Subject to the Special Provisions set out in this policy benefit schedule, if either of the lives assured dies during the cover period, a lump sum benefit will beome payable under the policy.

The amount of the benefit paid out in the event of a valid claim, will be £40,000, reduced on each policy anniversary date in line with the capital outstanding on a loan being repaid by level monthly installments of capital and interest over the term of the cover. For this purpose, the loan on the cover start date will be the same as the amount shown above and the interest charged will be at a rate of 10% p.a.

*Benefit Payment*

Subject to the Special Provisions set out in this policy benefit schedule, the benefit will be payable to the owner or his legal representatives, On payment of the benefit, the cover will terminate and no further premiums in respect of it will be payable. Where the premiums in respect of the cover have been paid after the date the benefit became ayable under the polcy, these will be refunded.

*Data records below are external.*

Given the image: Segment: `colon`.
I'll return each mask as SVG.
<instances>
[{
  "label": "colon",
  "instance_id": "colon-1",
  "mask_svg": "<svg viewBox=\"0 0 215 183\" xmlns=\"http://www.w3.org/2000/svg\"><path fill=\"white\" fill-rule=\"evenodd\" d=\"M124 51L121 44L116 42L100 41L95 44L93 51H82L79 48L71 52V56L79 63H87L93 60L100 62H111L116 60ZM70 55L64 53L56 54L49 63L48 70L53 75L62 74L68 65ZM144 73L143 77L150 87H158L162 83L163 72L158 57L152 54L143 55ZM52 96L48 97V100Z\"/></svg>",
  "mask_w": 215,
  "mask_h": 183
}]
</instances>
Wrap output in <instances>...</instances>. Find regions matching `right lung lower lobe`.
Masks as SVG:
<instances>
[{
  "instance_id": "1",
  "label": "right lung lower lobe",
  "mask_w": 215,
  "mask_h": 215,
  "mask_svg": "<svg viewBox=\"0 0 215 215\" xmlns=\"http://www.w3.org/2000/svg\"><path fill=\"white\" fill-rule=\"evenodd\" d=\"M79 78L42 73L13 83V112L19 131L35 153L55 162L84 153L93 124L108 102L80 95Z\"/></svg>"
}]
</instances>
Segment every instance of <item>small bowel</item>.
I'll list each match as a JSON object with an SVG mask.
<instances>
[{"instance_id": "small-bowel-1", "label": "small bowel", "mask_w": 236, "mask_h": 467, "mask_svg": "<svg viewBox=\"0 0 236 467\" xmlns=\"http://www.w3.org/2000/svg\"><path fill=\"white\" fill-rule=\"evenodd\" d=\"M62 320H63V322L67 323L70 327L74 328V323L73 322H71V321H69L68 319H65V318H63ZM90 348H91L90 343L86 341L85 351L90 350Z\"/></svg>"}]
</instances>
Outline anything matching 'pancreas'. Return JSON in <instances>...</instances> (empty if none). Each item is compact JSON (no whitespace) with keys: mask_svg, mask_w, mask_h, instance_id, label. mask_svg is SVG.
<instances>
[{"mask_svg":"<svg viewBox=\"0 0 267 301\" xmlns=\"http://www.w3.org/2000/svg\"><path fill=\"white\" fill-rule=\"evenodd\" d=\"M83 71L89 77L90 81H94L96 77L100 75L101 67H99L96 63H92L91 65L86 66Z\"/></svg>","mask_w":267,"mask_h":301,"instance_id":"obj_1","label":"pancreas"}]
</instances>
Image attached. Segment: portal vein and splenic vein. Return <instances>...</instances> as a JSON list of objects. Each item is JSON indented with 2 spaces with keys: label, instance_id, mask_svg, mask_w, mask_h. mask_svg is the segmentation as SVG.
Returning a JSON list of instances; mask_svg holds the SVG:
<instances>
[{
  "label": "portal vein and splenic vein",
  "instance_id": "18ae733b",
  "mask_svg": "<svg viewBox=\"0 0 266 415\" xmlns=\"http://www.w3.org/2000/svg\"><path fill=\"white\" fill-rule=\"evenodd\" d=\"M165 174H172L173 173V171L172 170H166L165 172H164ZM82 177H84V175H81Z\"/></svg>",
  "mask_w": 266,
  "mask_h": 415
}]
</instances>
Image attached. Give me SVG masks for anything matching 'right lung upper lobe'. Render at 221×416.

Nowhere does it state that the survivor is the beneficiary under the policy, so in our present circumstances would the policy pay out and, if so, would it pay

My mortgage (or part thereof)
My wife's mortgage (or part thereof)
Lump sum to my wife
Lump sum to my children (as the beneficiaries of my will)


----------



## CupraRcleanR (Sep 2, 2007)

Complicated:

The policy is pretty much redundant as circustances have changed since you took it on mainly being you and your Doris have split and I assume you no longer have an interest in a jointly owned property and that you have gone your separate ways.

Therefore there is no "insurable interest" now. Basically, I would again assume that on your new properties with mortgages you have your own individual policies or with new partners?

The Life Assurance policy you have will probably been on a Decreasing Term Assurance Basis and will not have a cash in value.

I would stop paying prems as it seems to be serving no particular purpose.

*Alot of assumptions in my answer but any ques please ask. *


----------



## CupraRcleanR (Sep 2, 2007)

*Benefit Amount

Subject to the Special Provisions set out in this policy benefit schedule, if either of the lives assured dies during the cover period, a lump sum benefit will beome payable under the policy.

The amount of the benefit paid out in the event of a valid claim, will be £40,000, reduced on each policy anniversary date in line with the capital outstanding on a loan being repaid by level monthly installments of capital and interest over the term of the cover. For this purpose, the loan on the cover start date will be the same as the amount shown above and the interest charged will be at a rate of 10% p.a.*

This bit is just saying that as the mortgge was "capital and interest" or a Repayment mortgage, as you make your monthly payments you also are paying off a little of the balance each month so if you were to die ten years in it would pay off the outstanding balance say £20,000 not the full £40,000. does that make sense?!!!!!LOL

The second section basically says if one of you dies it will pay out but then the policy is stopped along with the cover and the contributions you make stopped. Finished, Finito, Kaput!

This policy is not "Fit for purpose" anymore so it is worth reviewing with your Financial Adviser. If its cover for the kids you want its "Family Protection cover" (that doesn't mean Condoms!). Obviously the cost is based on your age so as you are older now than when you took the last policy it will be abit more expensive.


----------



## parish (Jun 29, 2006)

So if I were to fall off my perch tomorrow my missus would get the payout and vice versa, even though we no longer have a joint mortgage?



CupraRcleanR said:


> *This bit is just saying that as the mortgge was "capital and interest" or a Repayment mortgage, as you make your monthly payments you also are paying off a little of the balance each month so if you were to die ten years in it would pay off the outstanding balance say £20,000 not the full £40,000. does that make sense?!!!!!LOL*


*

Actually, it would (should) be a lot more than £20k after 10 years as the bulk of the mortage repayments are interest in the early years so the capital reduces very little. IIRC, the cross-over point - where more of the monthly repayment is capital than interest - is about 3/4 term. I take your point however and understand that by having a reducing payout the premiums are lower.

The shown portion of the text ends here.